#### [What to produce]
Please repeat the records exactly, keeping the pictures out.

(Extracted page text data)

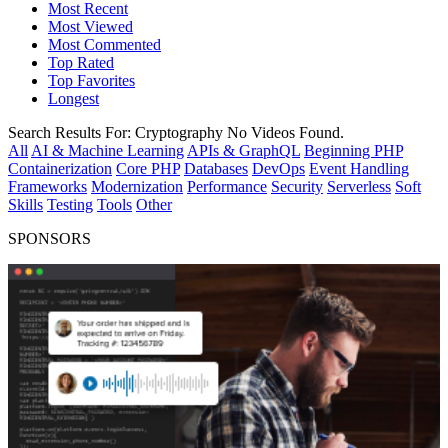
Most Recent
Most Viewed
Most Commented
Top Rated
Top Favorites
Longest
Search Results For:
Cryptography
No Videos Found.
All
AI & Machine Learning
APIs & GraphQL
Beginning PHP
Containerization
Core PHP
Databases
DevOps
Event Handling
Frameworks
Modernization
Performance
Security
Serverless
Soft
Skills
Testing
Tools
Other
SPONSORS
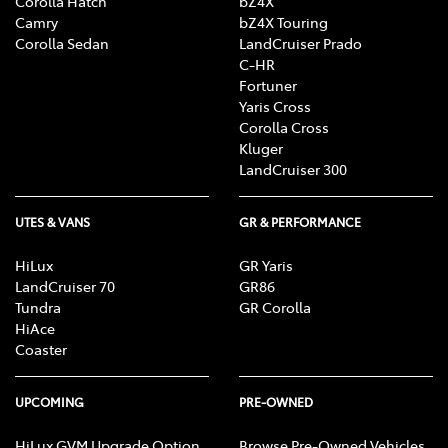
Corolla Hatch
bZ4X
Camry
bZ4X Touring
Corolla Sedan
LandCruiser Prado
C-HR
Fortuner
Yaris Cross
Corolla Cross
Kluger
LandCruiser 300
UTES & VANS
GR & PERFORMANCE
HiLux
GR Yaris
LandCruiser 70
GR86
Tundra
GR Corolla
HiAce
Coaster
UPCOMING
PRE-OWNED
HiLux GVM Upgrade Option
Browse Pre-Owned Vehicles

#### [Final answer]
Most Recent
Most Viewed
Most Commented
Top Rated
Top Favorites
Longest
Search Results For:
Cryptography
No Videos Found.
All
AI & Machine Learning
APIs & GraphQL
Beginning PHP
Containerization
Core PHP
Databases
DevOps
Event Handling
Frameworks
Modernization
Performance
Security
Serverless
Soft
Skills
Testing
Tools
Other
SPONSORS
Corolla Hatch
bZ4X
Camry
bZ4X Touring
Corolla Sedan
LandCruiser Prado
C-HR
Fortuner
Yaris Cross
Corolla Cross
Kluger
LandCruiser 300
UTES & VANS
GR & PERFORMANCE
HiLux
GR Yaris
LandCruiser 70
GR86
Tundra
GR Corolla
HiAce
Coaster
UPCOMING
PRE-OWNED
HiLux GVM Upgrade Option
Browse Pre-Owned Vehicles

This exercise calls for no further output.